Another play about men. What an overdone topic, right? But no, apparently there’s still more left to be said about them, and how they interact with each other, and how -— without the presence of a woman in their lives — they will remain absolutely disgusting until they implode with their own failures. Not depressing and annoying enough yet? Then We Got Lucky might be the play for you. This new production will take two hours out of an audience member’s life only to say that the world is an awful place filled with average and common people.
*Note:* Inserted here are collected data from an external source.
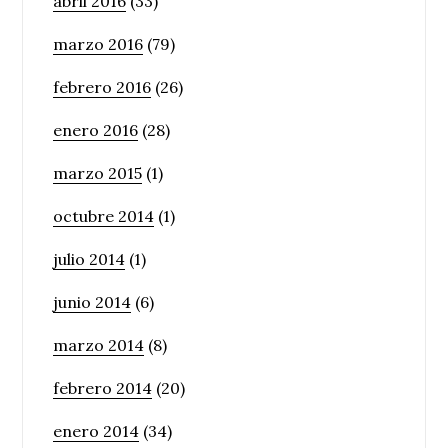
abril 2016
(33)
marzo 2016
(79)
febrero 2016
(26)
enero 2016
(28)
marzo 2015
(1)
octubre 2014
(1)
julio 2014
(1)
junio 2014
(6)
marzo 2014
(8)
febrero 2014
(20)
enero 2014
(34)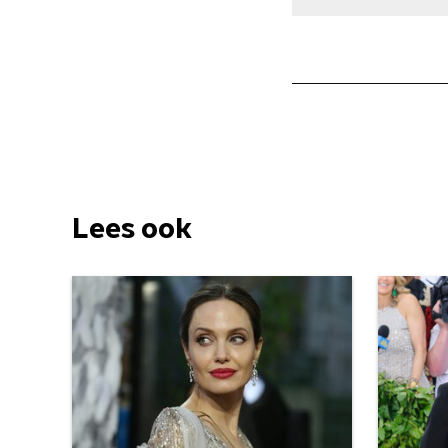
Lees ook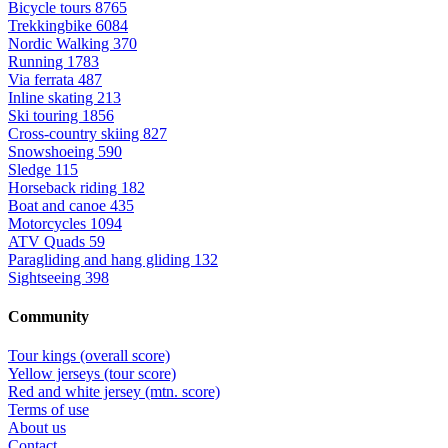
Bicycle tours
8765
Trekkingbike
6084
Nordic Walking
370
Running
1783
Via ferrata
487
Inline skating
213
Ski touring
1856
Cross-country skiing
827
Snowshoeing
590
Sledge
115
Horseback riding
182
Boat and canoe
435
Motorcycles
1094
ATV Quads
59
Paragliding and hang gliding
132
Sightseeing
398
Community
Tour kings (overall score)
Yellow jerseys (tour score)
Red and white jersey (mtn. score)
Terms of use
About us
Contact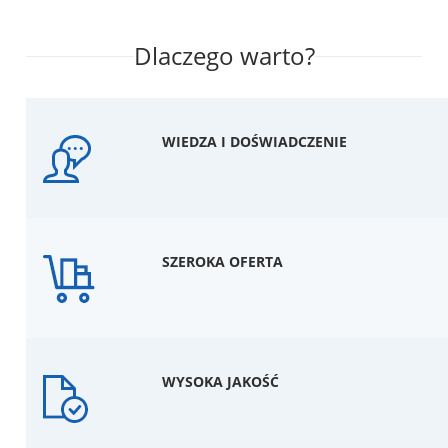
Dlaczego warto?
WIEDZA I DOŚWIADCZENIE
SZEROKA OFERTA
WYSOKA JAKOŚĆ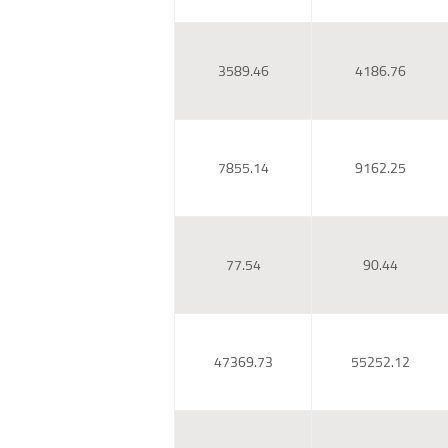
3589.46
4186.76
7855.14
9162.25
77.54
90.44
47369.73
55252.12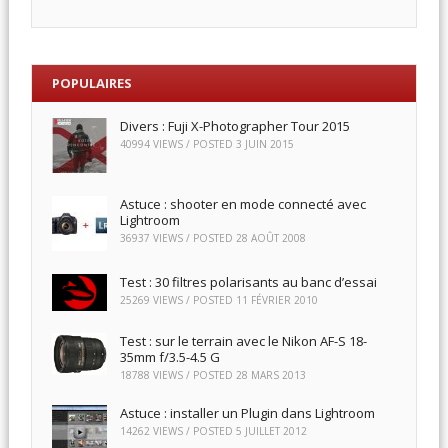
POPULAIRES
Divers : Fuji X-Photographer Tour 2015
40994 VIEWS / POSTED
3 JUIN 2015
Astuce : shooter en mode connecté avec
Lightroom
36937 VIEWS / POSTED
28 AOÛT 2008
Test : 30 filtres polarisants au banc d’essai
25269 VIEWS / POSTED
11 FÉVRIER 2010
Test : sur le terrain avec le Nikon AF-S 18-
35mm f/3.5-4.5 G
18788 VIEWS / POSTED
28 MARS 2013
Astuce : installer un Plugin dans Lightroom
14262 VIEWS / POSTED
5 JUILLET 2012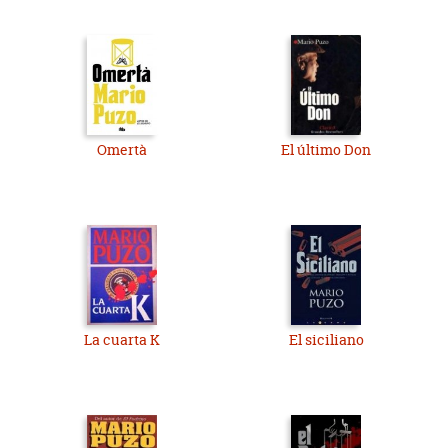
Omertà
El último Don
La cuarta K
El siciliano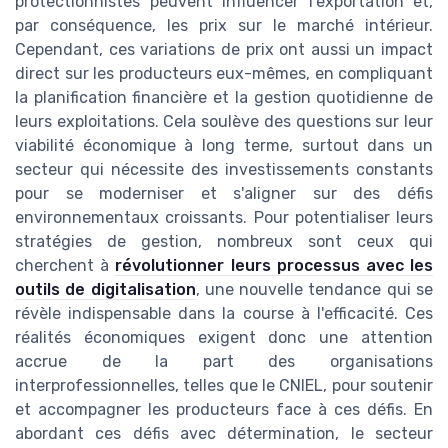
protectionnistes peuvent influencer l'exportation et,
par conséquence, les prix sur le marché intérieur.
Cependant, ces variations de prix ont aussi un impact
direct sur les producteurs eux-mêmes, en compliquant
la planification financière et la gestion quotidienne de
leurs exploitations. Cela soulève des questions sur leur
viabilité économique à long terme, surtout dans un
secteur qui nécessite des investissements constants
pour se moderniser et s'aligner sur des défis
environnementaux croissants. Pour potentialiser leurs
stratégies de gestion, nombreux sont ceux qui
cherchent à
révolutionner leurs processus avec les
outils de digitalisation
, une nouvelle tendance qui se
révèle indispensable dans la course à l'efficacité. Ces
réalités économiques exigent donc une attention
accrue de la part des organisations
interprofessionnelles, telles que le CNIEL, pour soutenir
et accompagner les producteurs face à ces défis. En
abordant ces défis avec détermination, le secteur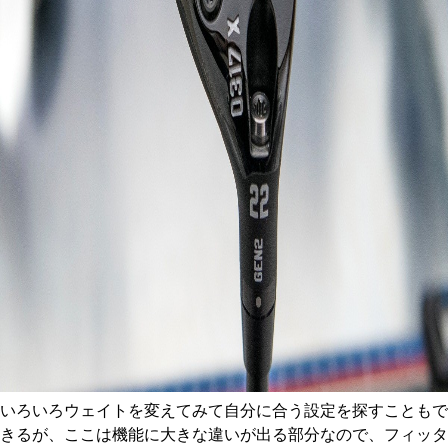
いろいろウェイトを変えてみて自分に合う設定を探すこともで
きるが、ここは機能に大きな違いが出る部分なので、フィッタ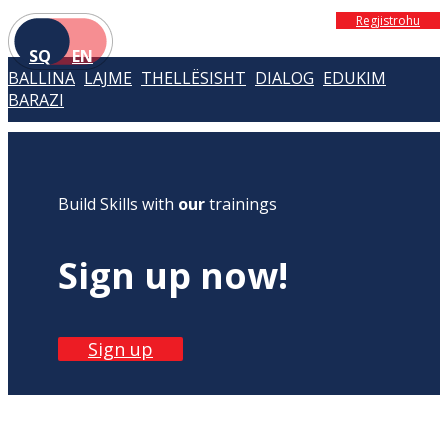
Regjistrohu
SQ
EN
BALLINA
LAJME
THELLËSISHT
DIALOG
EDUKIM
BARAZI
Build Skills with
our
trainings
Sign up now!
Sign up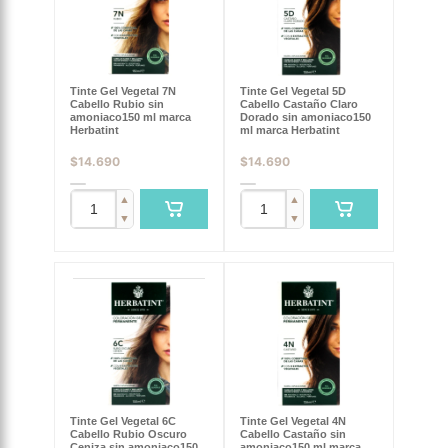
Tinte Gel Vegetal 7N
Tinte Gel Vegetal 5D
Cabello Rubio sin
Cabello Castaño Claro
amoniaco150 ml marca
Dorado sin amoniaco150
Herbatint
ml marca Herbatint
$
14.690
$
14.690
▲
▲
▼
▼
Tinte Gel Vegetal 6C
Tinte Gel Vegetal 4N
Cabello Rubio Oscuro
Cabello Castaño sin
Ceniza sin amoniaco150
amoniaco150 ml marca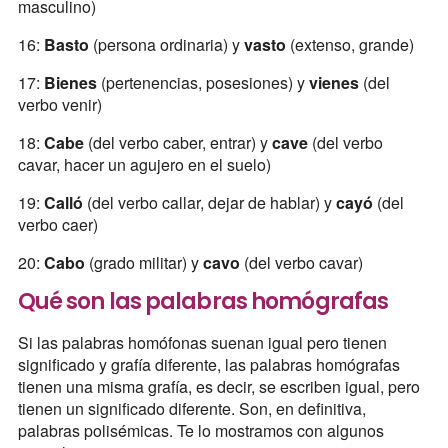
masculino)
16:
Basto
(persona ordinaria) y
vasto
(extenso, grande)
17:
Bienes
(pertenencias, posesiones) y
vienes
(del
verbo venir)
18:
Cabe
(del verbo caber, entrar) y
cave
(del verbo
cavar, hacer un agujero en el suelo)
19:
Calló
(del verbo callar, dejar de hablar) y
cayó
(del
verbo caer)
20:
Cabo
(grado militar) y
cavo
(del verbo cavar)
Qué son las palabras homógrafas
Si las palabras homófonas suenan igual pero tienen
significado y grafía diferente, las palabras homógrafas
tienen una misma grafía, es decir, se escriben igual, pero
tienen un significado diferente. Son, en definitiva,
palabras polisémicas. Te lo mostramos con algunos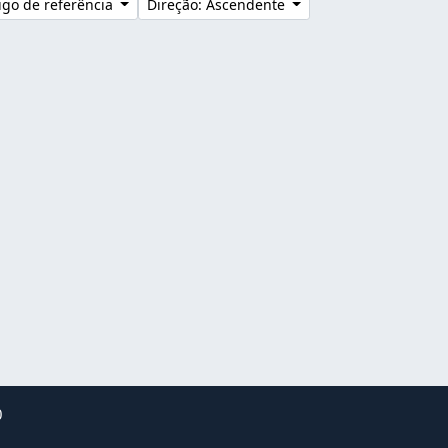
go de referência
Direção: Ascendente
0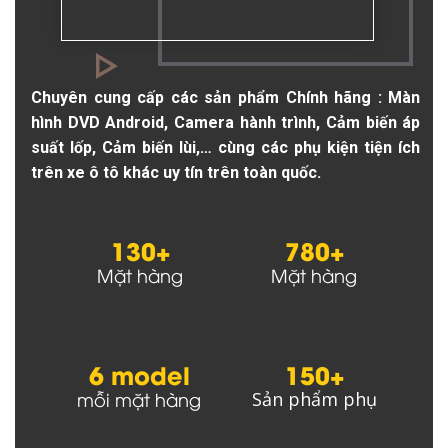
Chuyên cung cấp các sản phẩm Chính hãng : Màn
hình DVD Android, Camera hành trình, Cảm biến áp
suất lốp, Cảm biến lùi,… cùng các phụ kiện tiện ích
trên xe ô tô khác uy tín trên toàn quốc.
130+
780+
Mặt hàng
Mặt hàng
6 model
150+
mỗi mặt hàng
Sản phẩm phụ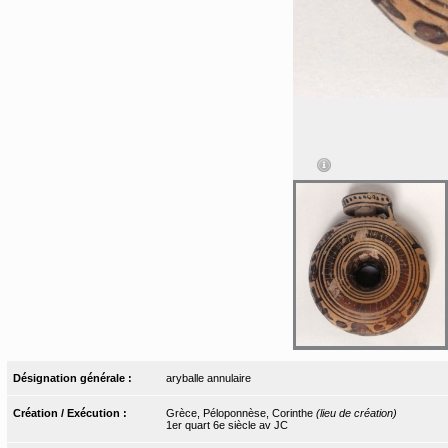
Désignation générale :
aryballe annulaire
Création / Exécution :
Grèce, Péloponnèse, Corinthe
(lieu de création)
1er quart 6e siècle av JC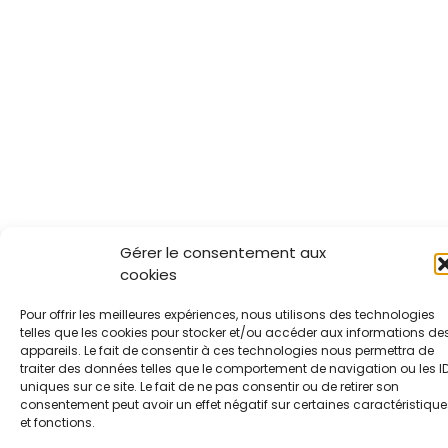
Gérer le consentement aux
cookies
Pour offrir les meilleures expériences, nous utilisons des technologies
telles que les cookies pour stocker et/ou accéder aux informations de
appareils. Le fait de consentir à ces technologies nous permettra de
traiter des données telles que le comportement de navigation ou les I
uniques sur ce site. Le fait de ne pas consentir ou de retirer son
consentement peut avoir un effet négatif sur certaines caractéristique
et fonctions.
On paper, director Allen C. Gardner’s new show is an interesting attempt at a bromance. It’s set in a living room that never changes over the course of 10 years. In the living room, the play tracks the lives of Aaron and Brad, two young men who meet by accident over dinner with their girlfriends and end up living together. As the years go by, they become more and more inseparable, as well as more and more obnoxious.
The storyline is bland and cliched, the ultimate tale of a semi-dysfunctional brotherhood. The fact that the men living together are pigs in both the moral and physical sense, until a woman comes along, doesn’t help either of their cases. Nor does that endear them to the audience — sure, for half of a scene Aaron starts to live like a human being when he dates a girl, but then he ruins it because he can’t handle something in his life being clean for once. It’s discouraging to see — not because one might feel any sort of emotion for the characters, but because one starts to realize the horrible implications of what society would look like were men to actually behave this way.
No one could possibly predict where the show is going to end. Please read that with the deepest and most sincere sarcasm: the play actually drags on until it finally, inevitably finishes. One’s attention drifts between vague interest and insipid boredom until eventually it just moves to a sincere desire for the final curtain to fall. Unfortunately, by the fourth near-ending (and since it’s not Lord of the Rings: The Return of the King, the show really has no right to do that), the audience has gone from vaguely interested to looking at their watches waiting for curtain call so they can leave the theater and resume their lives.
The biggest problem with We Got Lucky is that, though the play has a few golden moments in the name of brotherhood, both characters are so irritatingly unlikable that it is impossible to feel the least bit of sympathy for either of them. Brad’s face — fixed in a constant state of sad or awkward — along with his demeanor stays exactly the same as the play drags on through 10 long years, making it harder and harder to sympathize with him. Aaron, though he does change, is initially so unpleasant that his change is not nearly enough to make up for his failings. He goes from a party boy to a coke-headed party boy to a party boy with a stable job. That’s progress, right? He is a bully, one who should be constantly slapped in the face for the duration of the entire show. The fact that Brad won’t do so becomes increasingly tiresome.
Still, We Got Lucky is not a complete failure; there are a few sweet drunken lines exchanged between the main characters, such as, “There are good ships and wood ships and ships that sail, and sh-t, but the best ships are friendships, and may they always be!” or, “Sex on the beach ends on the beach.” These humorous moments, along with a talented cast of minor characters, might put a sporadic smile on an audience member’s face if one is still paying attention, bringing the play up to solidly mediocre.
On the whole, We Got Lucky suffers from the severe lack of development and intelligence of the main characters. It’s hard to root for a set of protagonists who are so obviously incapable of dealing with their own lives. Still, the show does have moments that can be appreciated by the insanely disciplined human beings who can sit for long periods of time in small dark theaters without needing a breath of fresh air.